On cross-examination, however, the prosecution elicited the details of those crimes. (The court overruled counsel's objection on the ground that he had opened the door. Id. at 44). Platt testified that the lineups followed “a series of robberies in which a larger individual approached elderly people and choked them from behind” while another stole their money. Id. at 43. Platt also stated that the individual mentioned in defense counsel's questions, Cornelius Abson, had been identified as the person who went through the victim's pockets while petitioner was the “choker.” Id. at 44. Platt did not think Abson was lying when he implicated petitioner, and believed that petitioner was not picked in any of the lineups because the victims likely could not see who grabbed them from behind.

Counsel pursued the issue further on redirect, apparently seeking to elicit from Platt an admission that certain victims did offer a description of the person who grabbed them from behind that did not match petitioner. He asked: “You keep saying that in these cases they can't describe the one behind, and you've done this a number of times, but some of them aren't crimes that were committed by more than one person; is that true, detective?” Id. at 59. Platt replied, “All of these crimes were done by multiple perps.” Id.

§ Requirement: Reproduce the testimony excerpt verbatim, beginning at the words "On cross-examination, however, the" and stopping after "them from behind.". The records that come next have no connection to the testimony excerpt.

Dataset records
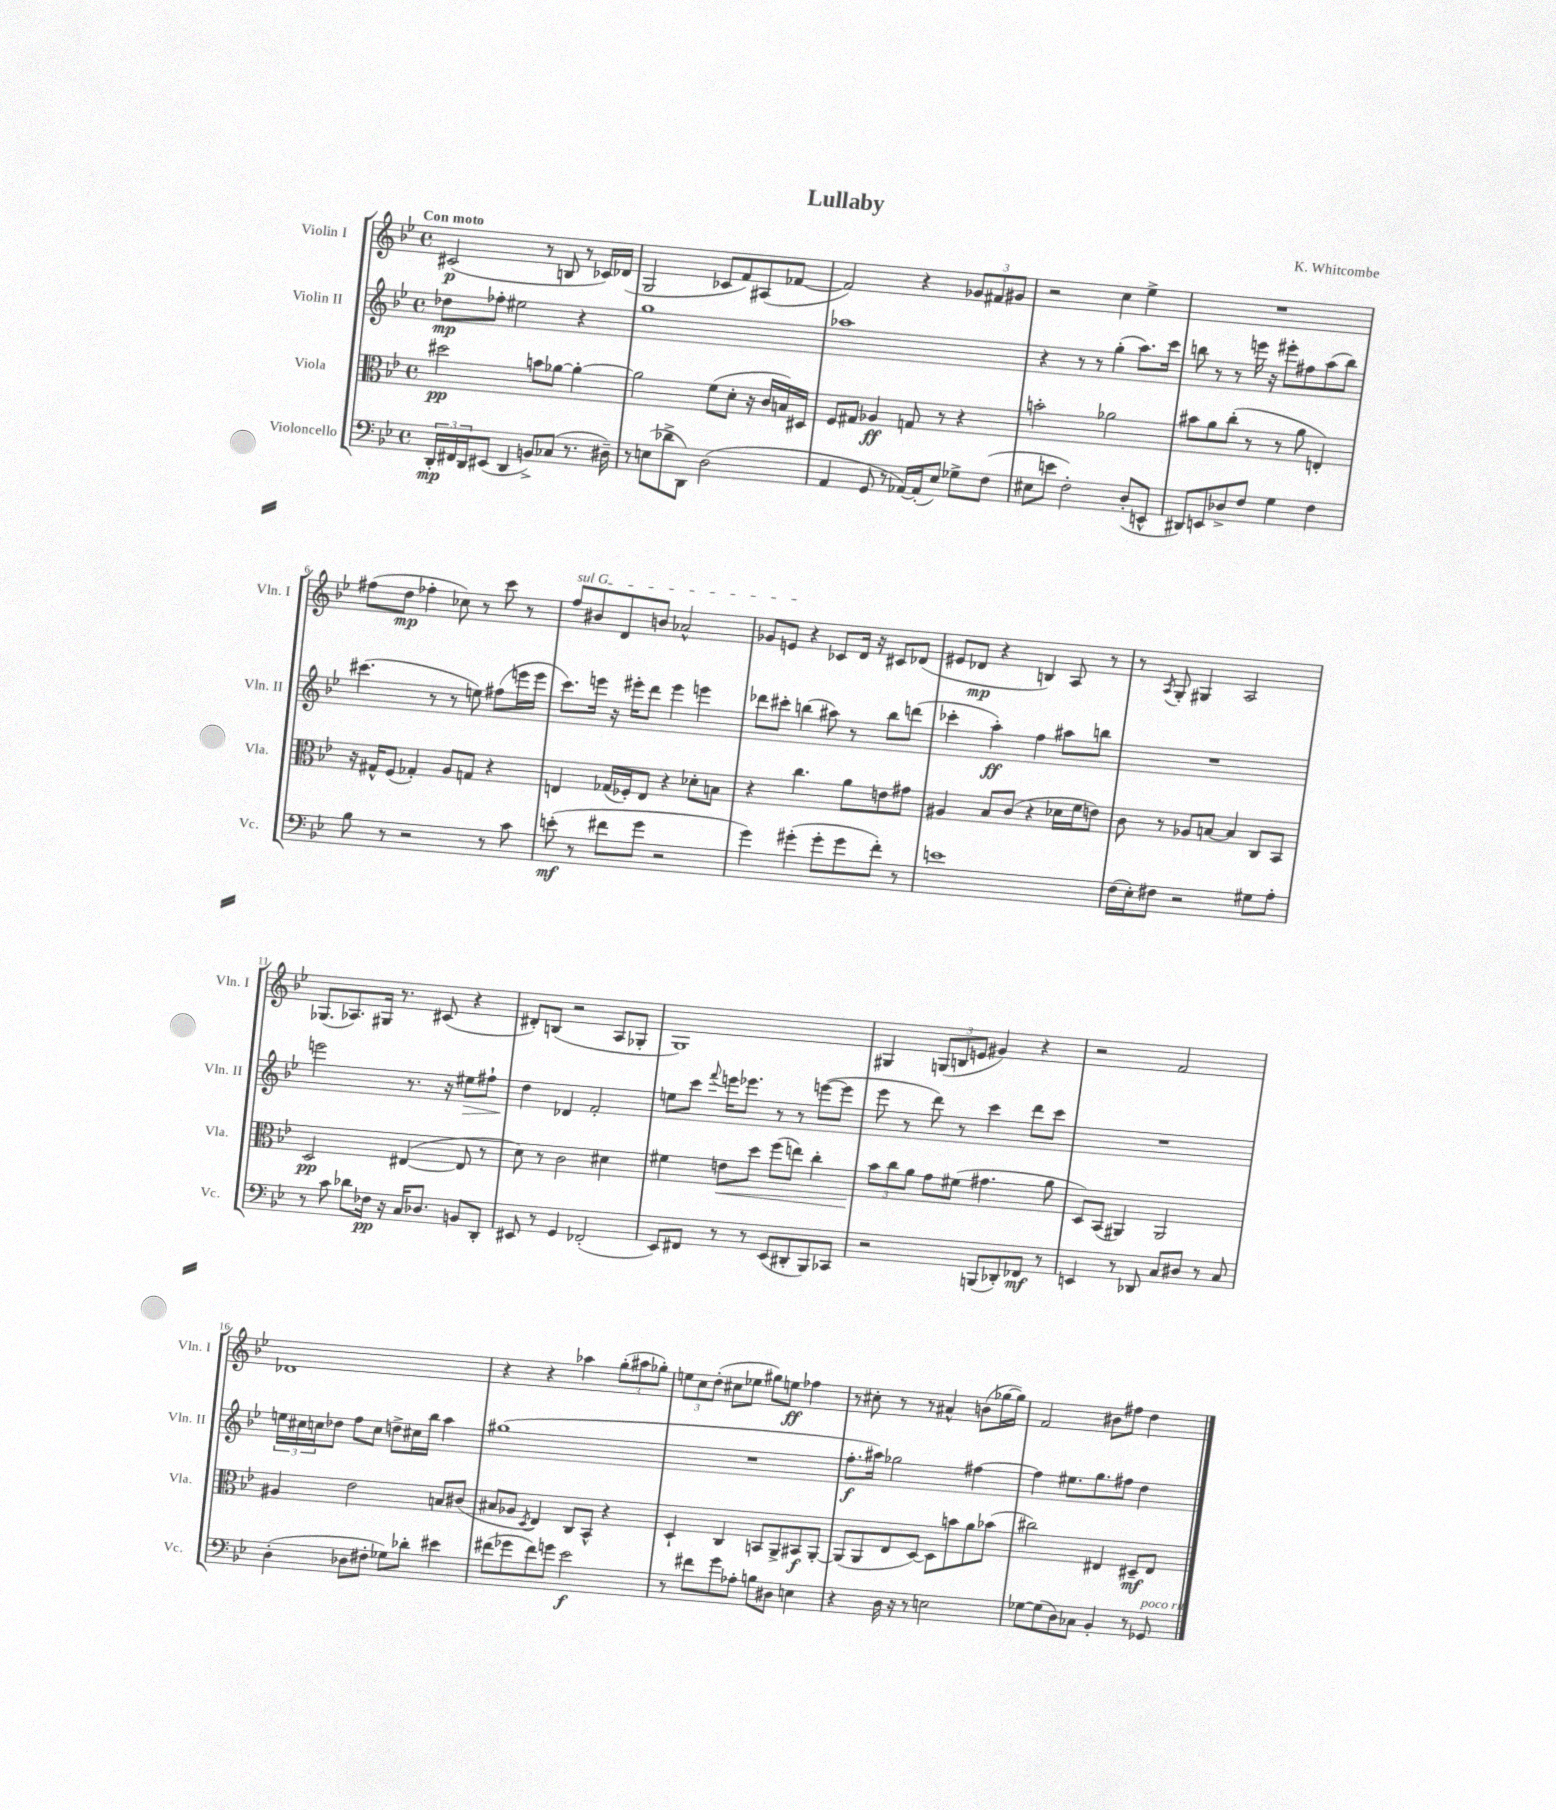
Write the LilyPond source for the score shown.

\header { title = "Lullaby" composer = "K. Whitcombe" }
<<
\new StaffGroup <<
\new Staff = "s0" \with { instrumentName = "Violin I" shortInstrumentName = "Vln. I" } {
    \clef treble \key bes \major \defaultTimeSignature \time 4/4 \tempo "Con moto"
    cis'2\p( r8 b8 r8 ces'16) des'16( |
    g2 ces'8 f'8) ais8( fes'8~ |
    fes'2) r4 \tuplet 3/2 { ges'8 fis'8 gis'8 } |
    r2 c''4 ees''4-> |
    R1 |
    fis''8( d''8\mp fes''4-. ces''8) r8 c'''8 r8 |
    \once \override TextSpanner.bound-details.left.text = \markup { \italic "sul G" } f''8\startTextSpan bis'8 d'8 b'8 aes'2-^ |
    ges'8 e'8\stopTextSpan r4 ces'8 d'16 r16 cis'8 des'8( |
    eis'8 des'8\mp r4 b4) a8 r8 |
    r8 \acciaccatura { a8 } g8-. gis4 a2 |
    ges8.( aes8.) gis16 r8. cis'8( r4 |
    dis'8-.) b8( r2 a8 ges8-. |
    g1) |
    gis4 \tuplet 3/2 { g8( b8 e'8 } gis'4) r4 |
    r2 f'2 |
    des'1 |
    r4 r4 aes''4 \tuplet 3/2 { g''8-.( ais''8 ges''8-.) } |
    \tuplet 3/2 { e''8 c''8 d''8-.( } cis''8 ees''8 gis''8) e''8\ff fes''4 |
    r8 cis''8-. r8 r8 ais'4-^ b'8( ges''16~ ges''16) |
    f'2 bis'8 fis''8 d''4 \bar "|." |
}
\new Staff = "s1" \with { instrumentName = "Violin II" shortInstrumentName = "Vln. II" } {
    \clef treble \key bes \major \defaultTimeSignature \time 4/4
    des''8\mp fes''8-. eis''2 r4 |
    g''1 |
    aes''1 |
    r4 r8 r8 g''4-.( a''8.) c'''16 |
    b''8 r8 r8 e'''16 r16 eis'''8-. fis''8 a''8( b''8) |
    cis'''4.( r8 r8 e''8) fis''8( e'''16 e'''16 |
    c'''8.) e'''16 r16 eis'''16-. d'''8 eis'''4 e'''4 |
    des'''8 cis'''8-. b''4( ais''8) r8 b''8 d'''8( |
    ces'''4-. a''4-.\ff) f''4 ais''8 b''8 |
    R1 |
    e'''2 r8. r16 eis''8\> fis''8-! |
    d''4\! des'4 f'2-. |
    e''8 c'''8 \appoggiatura { f'''8 } e'''16 ees'''8. r8 r8 e'''8~( e'''8 |
    ees'''8 r8 d'''8) r8 c'''4 d'''8 c'''8 |
    R1 |
    \tuplet 3/2 { e''16 cis''16 c''16 } des''8 f''8 c''8 d''8-> cis''16 bes''16 a''4 |
    gis''1( |
    R1 |
    f''8.-.\f ais''16) ges''2 fis''4~ |
    fis''4 eis''8. g''8. fis''8 d''4 \bar "|." |
}
\new Staff = "s2" \with { instrumentName = "Viola" shortInstrumentName = "Vla." } {
    \clef alto \key bes \major \defaultTimeSignature \time 4/4
    dis''2\pp b'8 aes'8~ aes'4~-. |
    aes'2 f'8( d'8-. r16 c'16 b16) dis16 |
    f8 gis8 aes4\ff g8 r8 r4 |
    b'2-. aes'2 |
    bis'8 a'8 c''8-.( r8 r8 a'8 e4-.) |
    r16 gis16-^ f8( ges4-.) a8 g8 r4 |
    e4 ges16( fes16-.) e8 r4 des'8-. b8 |
    r4 c''4. a'8 e'8 gis'8 |
    ais4 bes8 c'8( r4 des'16 f'16 e'8) |
    c'8 r8 aes8 b8~ b4 c8 bes,8 |
    d2\pp eis4~( eis8 r8 |
    d'8) r8 c'2 dis'4 |
    fis'4 e'8\< d''8 f''8( e''8) c''4-. |
    \tuplet 3/2 { bes'8\! c''8 a'8 } g'8 fis'8( gis'4. a'8 |
    d8) bes,8( ais,4) ais,2 |
    ais4 ees'2 b8 cis'8( |
    bis8 aes8 \acciaccatura { d8 } ees4) c8 bes,8-^ r4 |
    d4-! c4 b,8 a,8-> bis,8\f a,8~-. |
    a,8( a,8 ees8 d8~) d8 b'8 a'8 bes'8( |
    cis''2) eis4 dis8--\mf eis8 \bar "|." |
}
\new Staff = "s3" \with { instrumentName = "Violoncello" shortInstrumentName = "Vc." } {
    \clef bass \key bes \major \defaultTimeSignature \time 4/4
    \tuplet 3/2 { d,16-.\mp fis,16 d,16 } eis,8( d,4 b,8->) ces8( r8. dis16--) |
    r8 e8( des'8-> d,8) d2( |
    a,4 g,8 r8 aes,16~) aes,16-.( ees8) ges8-> f8( |
    eis8 e'8 f2-.) d8-.( e,8-^ |
    dis,8) e,8 des8-> f8 g4 f4 |
    bes8 r8 r2 r8 c'8 |
    e'8-.\mf( r8 fis'8 g'8 r2 |
    g'4) gis'4-.( gis'8-. gis'8 f'8-.) r8 |
    e'1 |
    f16( ees16-.) fis8 r2 gis8 a8-. |
    r8 c'8 des'8 fes16\pp r16 c16 des8. b,8 d,8-. |
    eis,8 r8 g,4 fes,2-.( |
    ees,8) fis,8 r8 r8 ees,8( dis,8-. bes,,8) ces,8 |
    r2 b,,8( des,8-.) fes,8\mf r8 |
    e,4 r8 des,8 c8 dis8 r8 c8 |
    d4-.( des8 fis8-. ges8) des'8-. eis'4 |
    fis'8( ges'8 fis'8) g'8 ees'2\f |
    r8 fis'8 g'8 aes8-. b8 dis8 e4 |
    r4 d16 r16 r8 e2 |
    ges8~ ges8( d8) ces8 bes,4-. r8 ges,8^\markup { \italic "poco rit." } \bar "|." |
}
>>
>>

§ Exercise response:
On cross-examination, however, the prosecution elicited the details of those crimes. (The court overruled counsel's objection on the ground that he had opened the door. Id. at 44). Platt testified that the lineups followed “a series of robberies in which a larger individual approached elderly people and choked them from behind” while another stole their money. Id. at 43. Platt also stated that the individual mentioned in defense counsel's questions, Cornelius Abson, had been identified as the person who went through the victim's pockets while petitioner was the “choker.” Id. at 44. Platt did not think Abson was lying when he implicated petitioner, and believed that petitioner was not picked in any of the lineups because the victims likely could not see who grabbed them from behind.